Auslöser ist, dass neben Bremen offenbar ein weiteres Bundesland erwägt, für solche Einsätze Gebühren zu erheben. Bislang werden Fußballvereine nach diesen Angaben nur im Land Bremen für besondere Polizeimehrkosten herangezogen.
Gebühren an Vereine
Erhält der DFB einen Gebührenbescheid für zusätzliche Einsatzkosten, soll der betreffende Klub die Rechnung übernehmen. Damit legt der Verband eine einheitliche Linie für mögliche Forderungen von Behörden fest.
Hochrisikospiele sind Partien, bei denen die Polizei wegen erwarteter Konflikte, rivalisierender Fangruppen oder anderer Sicherheitsrisiken mehr Kräfte einsetzt. Die reguläre Polizeiarbeit wird von der Entscheidung nicht berührt; es geht um gesondert berechnete Mehrkosten.

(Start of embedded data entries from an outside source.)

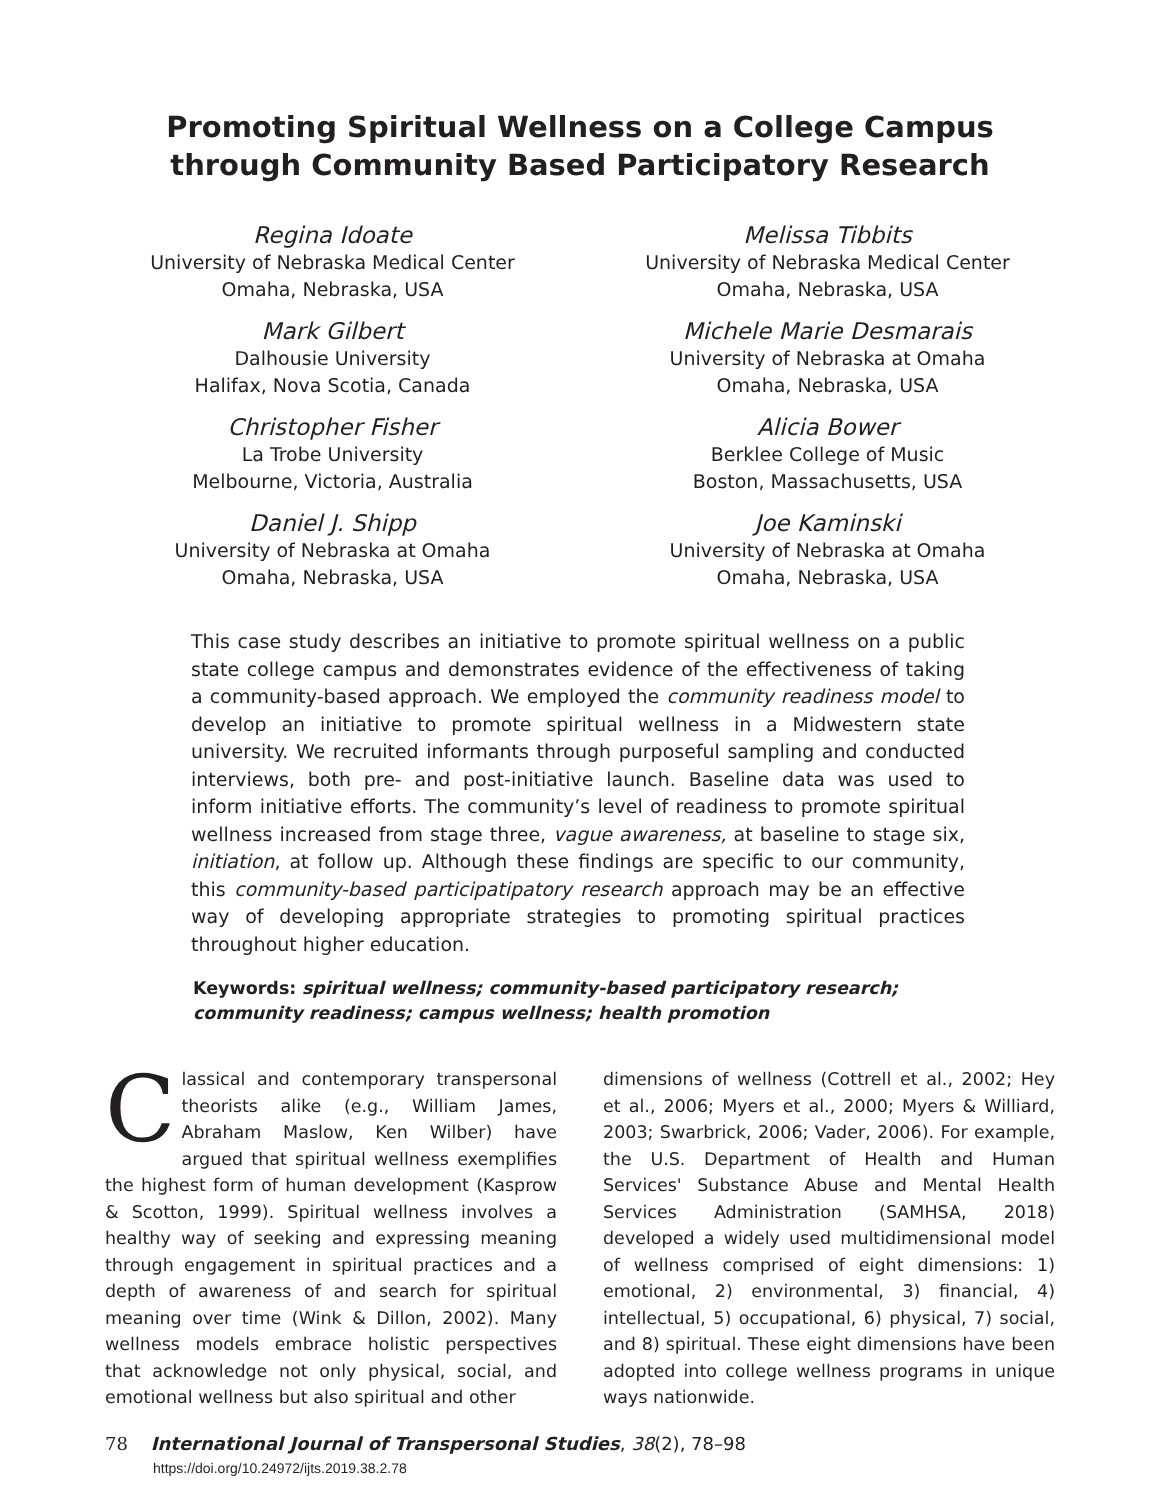Promoting Spiritual Wellness on a College Campus
through Community Based Participatory Research
Regina Idoate
University of Nebraska Medical Center
Omaha, Nebraska, USA
Melissa Tibbits
University of Nebraska Medical Center
Omaha, Nebraska, USA
Mark Gilbert
Dalhousie University
Halifax, Nova Scotia, Canada
Michele Marie Desmarais
University of Nebraska at Omaha
Omaha, Nebraska, USA
Christopher Fisher
La Trobe University
Melbourne, Victoria, Australia
Alicia Bower
Berklee College of Music
Boston, Massachusetts, USA
Daniel J. Shipp
University of Nebraska at Omaha
Omaha, Nebraska, USA
Joe Kaminski
University of Nebraska at Omaha
Omaha, Nebraska, USA
This case study describes an initiative to promote spiritual wellness on a public state college campus and demonstrates evidence of the effectiveness of taking a community-based approach. We employed the community readiness model to develop an initiative to promote spiritual wellness in a Midwestern state university. We recruited informants through purposeful sampling and conducted interviews, both pre- and post-initiative launch. Baseline data was used to inform initiative efforts. The community’s level of readiness to promote spiritual wellness increased from stage three, vague awareness, at baseline to stage six, initiation, at follow up. Although these findings are specific to our community, this community-based participatipatory research approach may be an effective way of developing appropriate strategies to promoting spiritual practices throughout higher education.
Keywords: spiritual wellness; community-based participatory research; community readiness; campus wellness; health promotion
Classical and contemporary transpersonal theorists alike (e.g., William James, Abraham Maslow, Ken Wilber) have argued that spiritual wellness exemplifies the highest form of human development (Kasprow & Scotton, 1999). Spiritual wellness involves a healthy way of seeking and expressing meaning through engagement in spiritual practices and a depth of awareness of and search for spiritual meaning over time (Wink & Dillon, 2002). Many wellness models embrace holistic perspectives that acknowledge not only physical, social, and emotional wellness but also spiritual and other
dimensions of wellness (Cottrell et al., 2002; Hey et al., 2006; Myers et al., 2000; Myers & Williard, 2003; Swarbrick, 2006; Vader, 2006). For example, the U.S. Department of Health and Human Services' Substance Abuse and Mental Health Services Administration (SAMHSA, 2018) developed a widely used multidimensional model of wellness comprised of eight dimensions: 1) emotional, 2) environmental, 3) financial, 4) intellectual, 5) occupational, 6) physical, 7) social, and 8) spiritual. These eight dimensions have been adopted into college wellness programs in unique ways nationwide.
78 International Journal of Transpersonal Studies, 38(2), 78–98
https://doi.org/10.24972/ijts.2019.38.2.78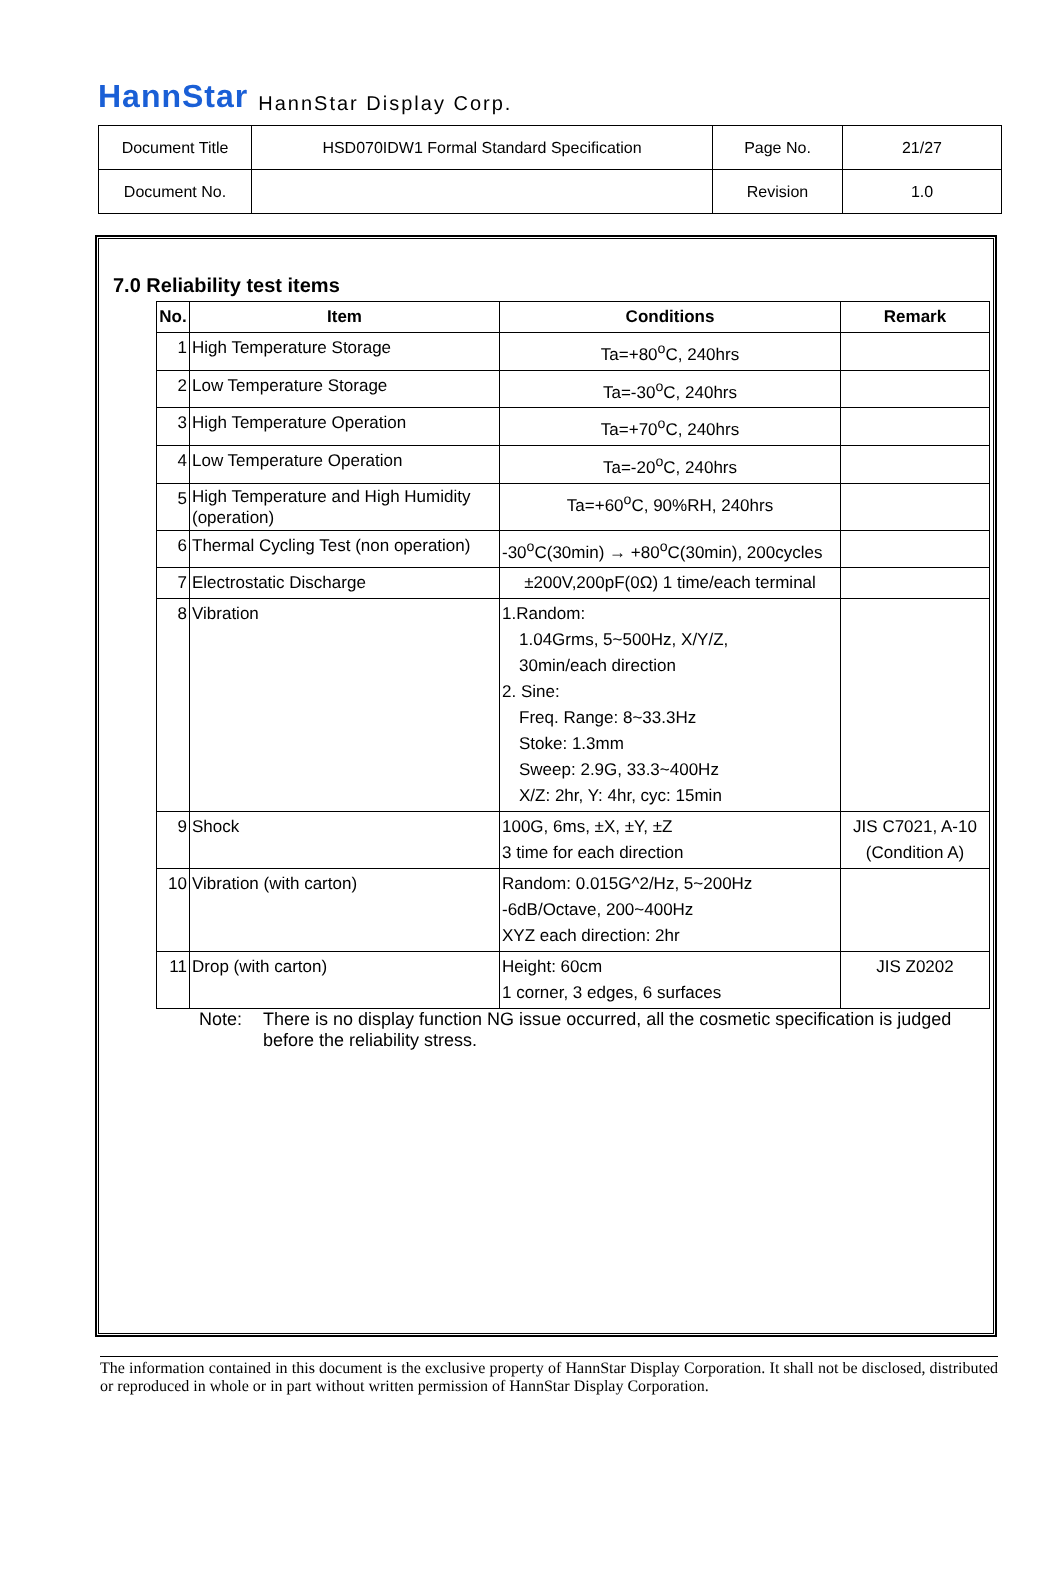HannStar HannStar Display Corp.
| Document Title | HSD070IDW1 Formal Standard Specification | Page No. | 21/27 |
| Document No. | | Revision | 1.0 |
7.0 Reliability test items
| No. | Item | Conditions | Remark |
| --- | --- | --- | --- |
| 1 | High Temperature Storage | Ta=+80<sup>o</sup>C, 240hrs | |
| 2 | Low Temperature Storage | Ta=-30<sup>o</sup>C, 240hrs | |
| 3 | High Temperature Operation | Ta=+70<sup>o</sup>C, 240hrs | |
| 4 | Low Temperature Operation | Ta=-20<sup>o</sup>C, 240hrs | |
| 5 | High Temperature and High Humidity (operation) | Ta=+60<sup>o</sup>C, 90%RH, 240hrs | |
| 6 | Thermal Cycling Test (non operation) | -30<sup>o</sup>C(30min) → +80<sup>o</sup>C(30min), 200cycles | |
| 7 | Electrostatic Discharge | ±200V,200pF(0Ω) 1 time/each terminal | |
| 8 | Vibration | 1.Random: 1.04Grms, 5~500Hz, X/Y/Z, 30min/each direction 2. Sine: Freq. Range: 8~33.3Hz Stoke: 1.3mm Sweep: 2.9G, 33.3~400Hz X/Z: 2hr, Y: 4hr, cyc: 15min | |
| 9 | Shock | 100G, 6ms, ±X, ±Y, ±Z 3 time for each direction | JIS C7021, A-10 (Condition A) |
| 10 | Vibration (with carton) | Random: 0.015G^2/Hz, 5~200Hz -6dB/Octave, 200~400Hz XYZ each direction: 2hr | |
| 11 | Drop (with carton) | Height: 60cm 1 corner, 3 edges, 6 surfaces | JIS Z0202 |
Note: There is no display function NG issue occurred, all the cosmetic specification is judged before the reliability stress.
The information contained in this document is the exclusive property of HannStar Display Corporation. It shall not be disclosed, distributed or reproduced in whole or in part without written permission of HannStar Display Corporation.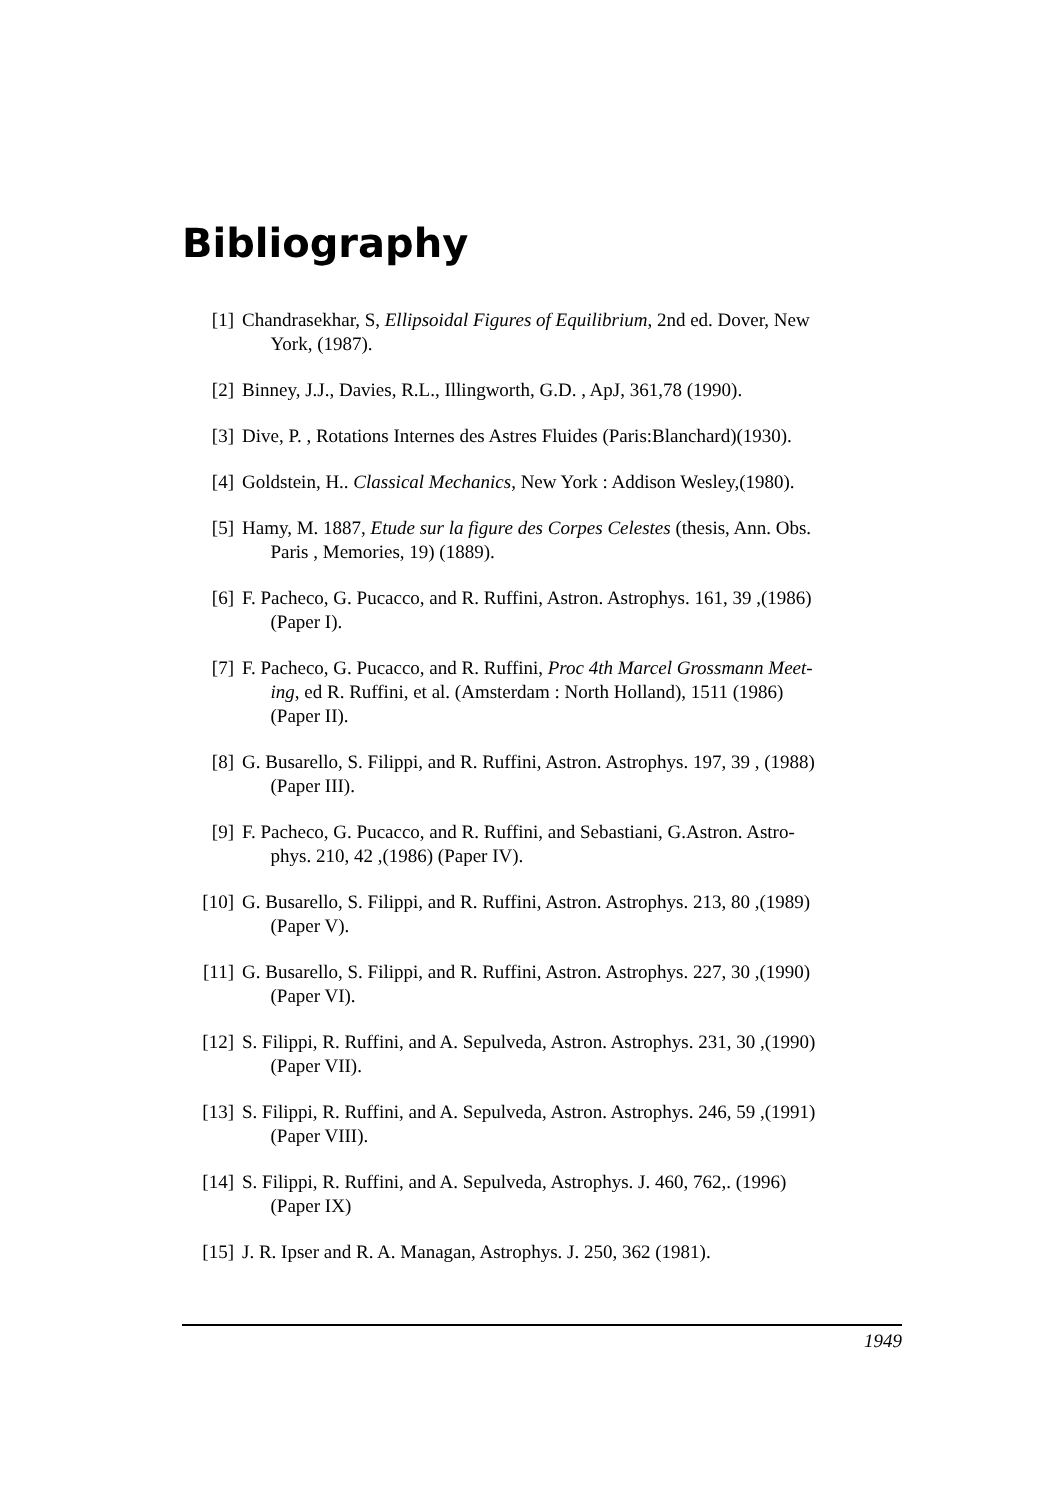Bibliography
[1] Chandrasekhar, S, Ellipsoidal Figures of Equilibrium, 2nd ed. Dover, New
York, (1987).
[2] Binney, J.J., Davies, R.L., Illingworth, G.D. , ApJ, 361,78 (1990).
[3] Dive, P. , Rotations Internes des Astres Fluides (Paris:Blanchard)(1930).
[4] Goldstein, H.. Classical Mechanics, New York : Addison Wesley,(1980).
[5] Hamy, M. 1887, Etude sur la figure des Corpes Celestes (thesis, Ann. Obs.
Paris , Memories, 19) (1889).
[6] F. Pacheco, G. Pucacco, and R. Ruffini, Astron. Astrophys. 161, 39 ,(1986)
(Paper I).
[7] F. Pacheco, G. Pucacco, and R. Ruffini, Proc 4th Marcel Grossmann Meet-
ing, ed R. Ruffini, et al. (Amsterdam : North Holland), 1511 (1986)
(Paper II).
[8] G. Busarello, S. Filippi, and R. Ruffini, Astron. Astrophys. 197, 39 , (1988)
(Paper III).
[9] F. Pacheco, G. Pucacco, and R. Ruffini, and Sebastiani, G.Astron. Astro-
phys. 210, 42 ,(1986) (Paper IV).
[10] G. Busarello, S. Filippi, and R. Ruffini, Astron. Astrophys. 213, 80 ,(1989)
(Paper V).
[11] G. Busarello, S. Filippi, and R. Ruffini, Astron. Astrophys. 227, 30 ,(1990)
(Paper VI).
[12] S. Filippi, R. Ruffini, and A. Sepulveda, Astron. Astrophys. 231, 30 ,(1990)
(Paper VII).
[13] S. Filippi, R. Ruffini, and A. Sepulveda, Astron. Astrophys. 246, 59 ,(1991)
(Paper VIII).
[14] S. Filippi, R. Ruffini, and A. Sepulveda, Astrophys. J. 460, 762,. (1996)
(Paper IX)
[15] J. R. Ipser and R. A. Managan, Astrophys. J. 250, 362 (1981).
1949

Bremen als bisheriger Sonderfall
Bremen nimmt bei der Finanzierung dieser Einsätze bislang eine Sonderrolle ein. Die Kostenfrage war über Jahre juristisch und politisch umstritten. Der DFB reagiert mit seinem Beschluss auf die Möglichkeit, dass künftig auch andere Länder ein vergleichbares Modell anwenden könnten.
Für Vereine kann die Regelung finanzielle Folgen haben, wenn sie bei besonders sicherheitsintensiven Spielen als Kostenschuldner bestimmt werden. Wie hoch mögliche Gebühren ausfallen und welche Partien konkret betroffen wären, geht aus dem Beschluss nicht hervor.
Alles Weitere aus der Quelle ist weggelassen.